__What the exercise asks__: Print out the data that follows exactly, character for character, apart from the pictures.

__Document layout analysis data__:
- - - -
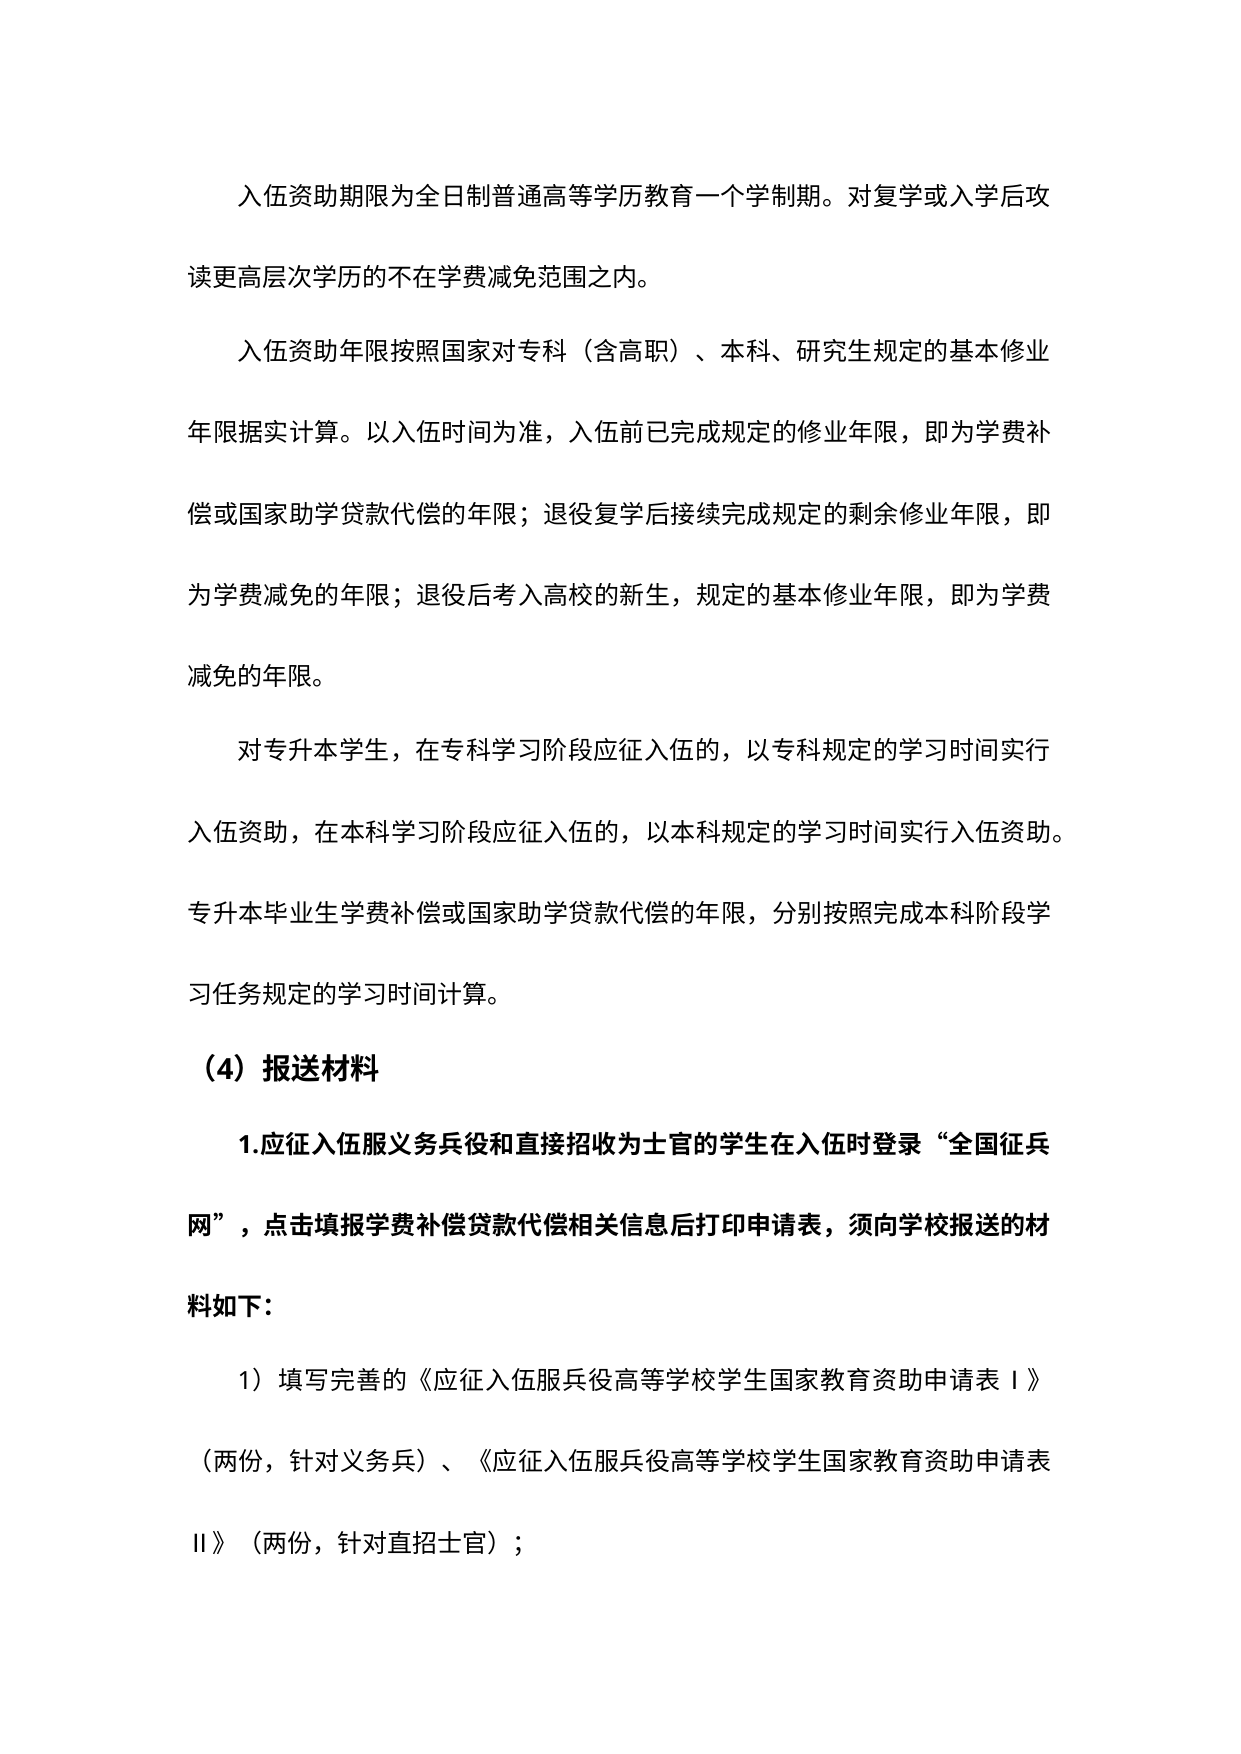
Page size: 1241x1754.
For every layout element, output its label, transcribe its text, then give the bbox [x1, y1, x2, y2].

text 对专升本学生，在专科学习阶段应征入伍的，以专科规定的学习时间实行入伍资助，在本科学习阶段应征入伍的，以本科规定的学习时间实行入伍资助。专升本毕业生学费补偿或国家助学贷款代偿的年限，分别按照完成本科阶段学习任务规定的学习时间计算。 [187, 716, 1053, 1025]
text 1）填写完善的《应征入伍服兵役高等学校学生国家教育资助申请表Ⅰ》（两份，针对义务兵）、《应征入伍服兵役高等学校学生国家教育资助申请表Ⅱ》（两份，针对直招士官）； [187, 1346, 1053, 1574]
text （4）报送材料 [187, 1034, 1053, 1099]
text 入伍资助年限按照国家对专科（含高职）、本科、研究生规定的基本修业年限据实计算。以入伍时间为准，入伍前已完成规定的修业年限，即为学费补偿或国家助学贷款代偿的年限；退役复学后接续完成规定的剩余修业年限，即为学费减免的年限；退役后考入高校的新生，规定的基本修业年限，即为学费减免的年限。 [187, 317, 1053, 707]
text 入伍资助期限为全日制普通高等学历教育一个学制期。对复学或入学后攻读更高层次学历的不在学费减免范围之内。 [187, 162, 1053, 308]
text 1.应征入伍服义务兵役和直接招收为士官的学生在入伍时登录“全国征兵网”，点击填报学费补偿贷款代偿相关信息后打印申请表，须向学校报送的材料如下： [187, 1110, 1053, 1337]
- - - -
__Written solution__:
Page size: 1241x1754.
For every layout element, output its label, transcribe its text, then give the bbox [x1, y1, x2, y2].

text 对专升本学生，在专科学习阶段应征入伍的，以专科规定的学习时间实行入伍资助，在本科学习阶段应征入伍的，以本科规定的学习时间实行入伍资助。专升本毕业生学费补偿或国家助学贷款代偿的年限，分别按照完成本科阶段学习任务规定的学习时间计算。 [187, 716, 1053, 1025]
text 1）填写完善的《应征入伍服兵役高等学校学生国家教育资助申请表Ⅰ》（两份，针对义务兵）、《应征入伍服兵役高等学校学生国家教育资助申请表Ⅱ》（两份，针对直招士官）； [187, 1346, 1053, 1574]
text （4）报送材料 [187, 1034, 1053, 1099]
text 入伍资助年限按照国家对专科（含高职）、本科、研究生规定的基本修业年限据实计算。以入伍时间为准，入伍前已完成规定的修业年限，即为学费补偿或国家助学贷款代偿的年限；退役复学后接续完成规定的剩余修业年限，即为学费减免的年限；退役后考入高校的新生，规定的基本修业年限，即为学费减免的年限。 [187, 317, 1053, 707]
text 入伍资助期限为全日制普通高等学历教育一个学制期。对复学或入学后攻读更高层次学历的不在学费减免范围之内。 [187, 162, 1053, 308]
text 1.应征入伍服义务兵役和直接招收为士官的学生在入伍时登录“全国征兵网”，点击填报学费补偿贷款代偿相关信息后打印申请表，须向学校报送的材料如下： [187, 1110, 1053, 1337]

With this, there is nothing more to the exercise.